In Cana of Galilee


When are you having an amniocentesis?

This question to a 46-year old pregnant woman is so common it deserves some attention here. My response is quite naturally that I don’t do amniocentesis. And then the surprise reaction, “but isn’t it compulsory at your age?”

Amniocentesis is an invasive pre-natal diagnosis that holds a minimum risk of miscarriage (generally 1 out of 100 to 300, depending on the expertise of the doctor and the gestation period) and has a sole purpose – to detect genetic malformations in the baby, or to say it plainly, to check if the baby has Trisomy 21 (Down syndrome).

There are diseases diagnosed in babies while still in the maternal uterus that can be corrected, some by using very special intrauterine operations, others right at birth, if they have been correctly diagnosed. For that purpose, there are morphological ultrasound scans that are not invasive and hold no risk to the baby or the mother. But chromosomal diseases cannot be corrected. That’s why amniocentesis is unnecessary. Knowing that an unborn has Trisomy 21 is as unnecessary as knowing if it is a boy or a girl. In either case, you just cannot alter the facts. Could it be useful to know beforehand? Perhaps. I’m dying to know if my new baby will be a girl or a boy. But I wouldn’t run any risk, no matter how small, of losing my baby just to know. It wouldn’t even be ethically correct to do so. Why should I put my baby at risk to know in advance if he or she has Trisomy 21, even if the statistics tell me that at my age the chances are pretty high?

Unless of course I were to consider the possibility of killing my baby if he or she were confirmed to have Trisomy 21. So just to clarify the function of amniocentesis in our society: its purpose is to eliminate children with Trisomy 21 before birth. The statistics leave us in no doubt; 95% of unborn children diagnosed with Trisomy 21 are aborted. There are countries that are proud to say that they have “eliminated” the disease…

Many obstetricians (not mine, thank God) put the question of amniocentesis as practically compulsory. “It’s time to do an amniocentesis”, they say.
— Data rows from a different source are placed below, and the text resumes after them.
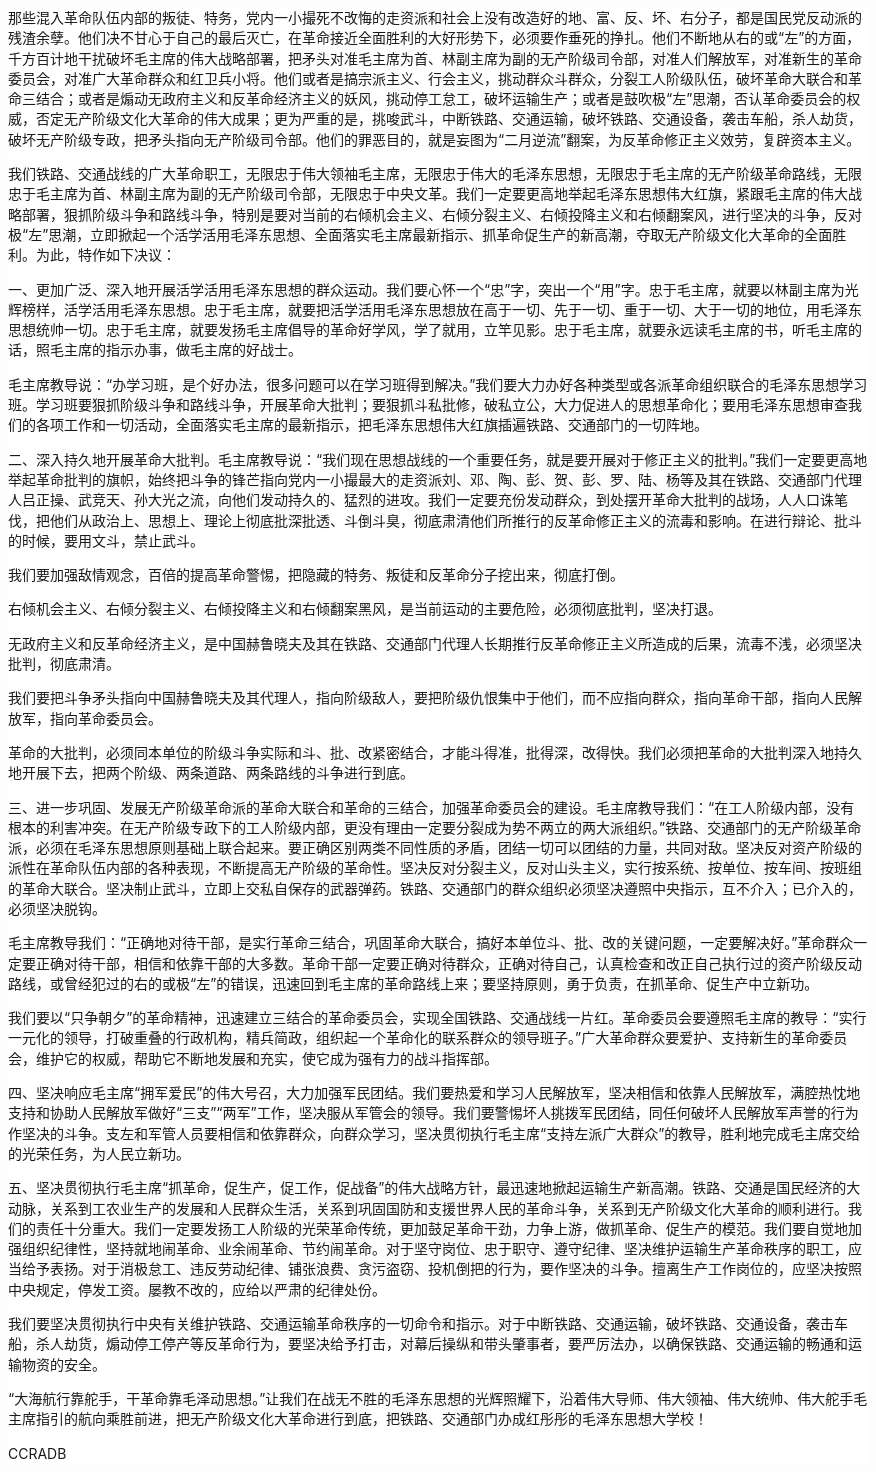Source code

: 那些混入革命队伍内部的叛徒、特务，党内一小撮死不改悔的走资派和社会上没有改造好的地、富、反、坏、右分子，都是国民党反动派的残渣余孽。他们决不甘心于自己的最后灭亡，在革命接近全面胜利的大好形势下，必须要作垂死的挣扎。他们不断地从右的或“左”的方面，千方百计地干扰破坏毛主席的伟大战略部署，把矛头对准毛主席为首、林副主席为副的无产阶级司令部，对准人们解放军，对准新生的革命委员会，对准广大革命群众和红卫兵小将。他们或者是搞宗派主义、行会主义，挑动群众斗群众，分裂工人阶级队伍，破坏革命大联合和革命三结合；或者是煽动无政府主义和反革命经济主义的妖风，挑动停工怠工，破坏运输生产；或者是鼓吹极“左”思潮，否认革命委员会的权威，否定无产阶级文化大革命的伟大成果；更为严重的是，挑唆武斗，中断铁路、交通运输，破坏铁路、交通设备，袭击车船，杀人劫货，破坏无产阶级专政，把矛头指向无产阶级司令部。他们的罪恶目的，就是妄图为“二月逆流”翻案，为反革命修正主义效劳，复辟资本主义。

我们铁路、交通战线的广大革命职工，无限忠于伟大领袖毛主席，无限忠于伟大的毛泽东思想，无限忠于毛主席的无产阶级革命路线，无限忠于毛主席为首、林副主席为副的无产阶级司令部，无限忠于中央文革。我们一定要更高地举起毛泽东思想伟大红旗，紧跟毛主席的伟大战略部署，狠抓阶级斗争和路线斗争，特别是要对当前的右倾机会主义、右倾分裂主义、右倾投降主义和右倾翻案风，进行坚决的斗争，反对极“左”思潮，立即掀起一个活学活用毛泽东思想、全面落实毛主席最新指示、抓革命促生产的新高潮，夺取无产阶级文化大革命的全面胜利。为此，特作如下决议：

一、更加广泛、深入地开展活学活用毛泽东思想的群众运动。我们要心怀一个“忠”字，突出一个“用”字。忠于毛主席，就要以林副主席为光辉榜样，活学活用毛泽东思想。忠于毛主席，就要把活学活用毛泽东思想放在高于一切、先于一切、重于一切、大于一切的地位，用毛泽东思想统帅一切。忠于毛主席，就要发扬毛主席倡导的革命好学风，学了就用，立竿见影。忠于毛主席，就要永远读毛主席的书，听毛主席的话，照毛主席的指示办事，做毛主席的好战士。

毛主席教导说：“办学习班，是个好办法，很多问题可以在学习班得到解决。”我们要大力办好各种类型或各派革命组织联合的毛泽东思想学习班。学习班要狠抓阶级斗争和路线斗争，开展革命大批判；要狠抓斗私批修，破私立公，大力促进人的思想革命化；要用毛泽东思想审查我们的各项工作和一切活动，全面落实毛主席的最新指示，把毛泽东思想伟大红旗插遍铁路、交通部门的一切阵地。

二、深入持久地开展革命大批判。毛主席教导说：“我们现在思想战线的一个重要任务，就是要开展对于修正主义的批判。”我们一定要更高地举起革命批判的旗帜，始终把斗争的锋芒指向党内一小撮最大的走资派刘、邓、陶、彭、贺、彭、罗、陆、杨等及其在铁路、交通部门代理人吕正操、武竞天、孙大光之流，向他们发动持久的、猛烈的进攻。我们一定要充份发动群众，到处摆开革命大批判的战场，人人口诛笔伐，把他们从政治上、思想上、理论上彻底批深批透、斗倒斗臭，彻底肃清他们所推行的反革命修正主义的流毒和影响。在进行辩论、批斗的时候，要用文斗，禁止武斗。

我们要加强敌情观念，百倍的提高革命警惕，把隐藏的特务、叛徒和反革命分子挖出来，彻底打倒。

右倾机会主义、右倾分裂主义、右倾投降主义和右倾翻案黑风，是当前运动的主要危险，必须彻底批判，坚决打退。

无政府主义和反革命经济主义，是中国赫鲁晓夫及其在铁路、交通部门代理人长期推行反革命修正主义所造成的后果，流毒不浅，必须坚决批判，彻底肃清。

我们要把斗争矛头指向中国赫鲁晓夫及其代理人，指向阶级敌人，要把阶级仇恨集中于他们，而不应指向群众，指向革命干部，指向人民解放军，指向革命委员会。

革命的大批判，必须同本单位的阶级斗争实际和斗、批、改紧密结合，才能斗得准，批得深，改得快。我们必须把革命的大批判深入地持久地开展下去，把两个阶级、两条道路、两条路线的斗争进行到底。

三、进一步巩固、发展无产阶级革命派的革命大联合和革命的三结合，加强革命委员会的建设。毛主席教导我们：“在工人阶级内部，没有根本的利害冲突。在无产阶级专政下的工人阶级内部，更没有理由一定要分裂成为势不两立的两大派组织。”铁路、交通部门的无产阶级革命派，必须在毛泽东思想原则基础上联合起来。要正确区别两类不同性质的矛盾，团结一切可以团结的力量，共同对敌。坚决反对资产阶级的派性在革命队伍内部的各种表现，不断提高无产阶级的革命性。坚决反对分裂主义，反对山头主义，实行按系统、按单位、按车间、按班组的革命大联合。坚决制止武斗，立即上交私自保存的武器弹药。铁路、交通部门的群众组织必须坚决遵照中央指示，互不介入；已介入的，必须坚决脱钩。

毛主席教导我们：“正确地对待干部，是实行革命三结合，巩固革命大联合，搞好本单位斗、批、改的关键问题，一定要解决好。”革命群众一定要正确对待干部，相信和依靠干部的大多数。革命干部一定要正确对待群众，正确对待自己，认真检查和改正自己执行过的资产阶级反动路线，或曾经犯过的右的或极“左”的错误，迅速回到毛主席的革命路线上来；要坚持原则，勇于负责，在抓革命、促生产中立新功。

我们要以“只争朝夕”的革命精神，迅速建立三结合的革命委员会，实现全国铁路、交通战线一片红。革命委员会要遵照毛主席的教导：“实行一元化的领导，打破重叠的行政机构，精兵简政，组织起一个革命化的联系群众的领导班子。”广大革命群众要爱护、支持新生的革命委员会，维护它的权威，帮助它不断地发展和充实，使它成为强有力的战斗指挥部。

四、坚决响应毛主席“拥军爱民”的伟大号召，大力加强军民团结。我们要热爱和学习人民解放军，坚决相信和依靠人民解放军，满腔热忱地支持和协助人民解放军做好“三支”“两军”工作，坚决服从军管会的领导。我们要警惕坏人挑拨军民团结，同任何破坏人民解放军声誉的行为作坚决的斗争。支左和军管人员要相信和依靠群众，向群众学习，坚决贯彻执行毛主席“支持左派广大群众”的教导，胜利地完成毛主席交给的光荣任务，为人民立新功。

五、坚决贯彻执行毛主席“抓革命，促生产，促工作，促战备”的伟大战略方针，最迅速地掀起运输生产新高潮。铁路、交通是国民经济的大动脉，关系到工农业生产的发展和人民群众生活，关系到巩固国防和支援世界人民的革命斗争，关系到无产阶级文化大革命的顺利进行。我们的责任十分重大。我们一定要发扬工人阶级的光荣革命传统，更加鼓足革命干劲，力争上游，做抓革命、促生产的模范。我们要自觉地加强组织纪律性，坚持就地闹革命、业余闹革命、节约闹革命。对于坚守岗位、忠于职守、遵守纪律、坚决维护运输生产革命秩序的职工，应当给予表扬。对于消极怠工、违反劳动纪律、铺张浪费、贪污盗窃、投机倒把的行为，要作坚决的斗争。擅离生产工作岗位的，应坚决按照中央规定，停发工资。屡教不改的，应给以严肃的纪律处份。

我们要坚决贯彻执行中央有关维护铁路、交通运输革命秩序的一切命令和指示。对于中断铁路、交通运输，破坏铁路、交通设备，袭击车船，杀人劫货，煽动停工停产等反革命行为，要坚决给予打击，对幕后操纵和带头肇事者，要严厉法办，以确保铁路、交通运输的畅通和运输物资的安全。

“大海航行靠舵手，干革命靠毛泽动思想。”让我们在战无不胜的毛泽东思想的光辉照耀下，沿着伟大导师、伟大领袖、伟大统帅、伟大舵手毛主席指引的航向乘胜前进，把无产阶级文化大革命进行到底，把铁路、交通部门办成红彤彤的毛泽东思想大学校！

CCRADB

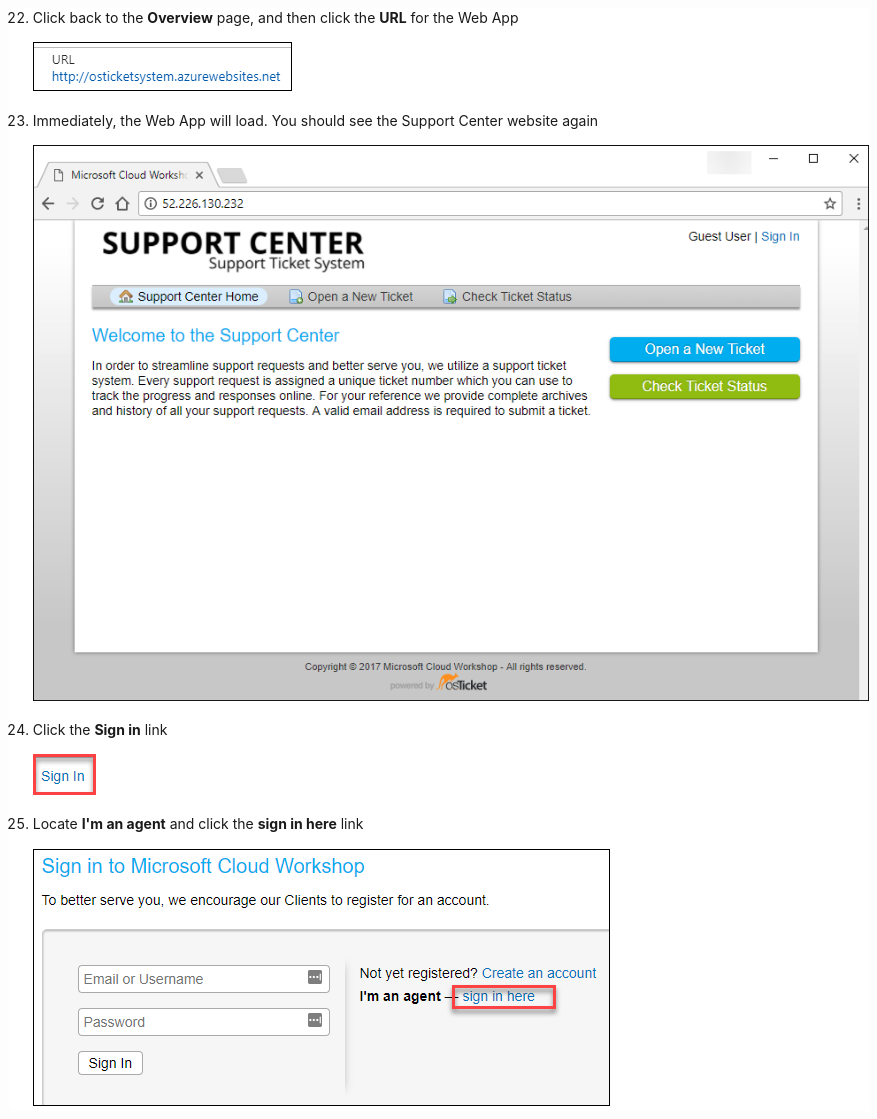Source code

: 22. Click back to the **Overview** page, and then click the **URL** for the Web App

    ![The Web App URL http://osticketsystem.azurewebsites.net displays.](images/Hands-onlabstep-by-step-Linuxliftandshiftimages/media/image117.png "Web App URL")

23. Immediately, the Web App will load. You should see the Support Center website again

    ![The Support Center website displays with two button options: Open a New Ticket, or Check Ticket Status.](images/Hands-onlabstep-by-step-Linuxliftandshiftimages/media/image22.png "Support Center webpage")

24. Click the **Sign in** link

    ![Screenshot of the Sign in link.](images/Hands-onlabstep-by-step-Linuxliftandshiftimages/media/image23.png "Sign in link")

25. Locate **I'm an agent** and click the **sign in here** link

    ![On the Sign in to Microsoft Cloud Workshop page, next to I\'m an agent, the link to sign in here is selected.](images/Hands-onlabstep-by-step-Linuxliftandshiftimages/media/image24.png "Sign in page")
As far as I know, some are quite resolute about it, putting it as a moral obligation of mothers over 35 and giving them the feeling that to refuse would be irresponsible. Of course the real fear of those obstetricians is that they may later be accused by mothers of not having detected the syndrome (yes, there are mothers with their babies in their arms who accuse the doctors of not having warned them of what was to come). The pamphlets that various medical care brands distribute around the time of the antenatal check-ups, showing the calendar of the baby’s monthly evolution etc. also present amniocentesis as compulsory: “Week 15. Time to do an amniocentesis. This test makes it possible to detect chromosomic defects in your baby so that you can make careful decisions about the future of your pregnancy”. It sounds good, doesn’t it? Why don’t they explain these things in plain words so that everyone can understand? “Week 15. If you’re thinking of killing your baby if he or she has Trisomy 21 or something similar, you can do an invasive test called amniocentesis”.

I know many Catholic mothers who would never abort their children and who did amniocentesis tests just because they were convinced that it was compulsory and necessary to correct any problems with their babies, simply by the way the health professionals explained the test to them.

I think that refusal to take this clearly biased test is a necessary act in our assertion as Christians. In defense of the dignity of unborn babies, who are subjected to unnecessary risks (no matter how small) in the place where they should be most protected of all. In defense of the dignity of children who have Trisomy 21, who are very special gifts that God entrusts to some parents. In defense of the dignity of life. Of all life.

No, I don’t do amniocentesis. And if the Lord wants to send me a child who has some kind of syndrome or disability, here we are to skipper the boat and to respond as always; “Here I am Lord!”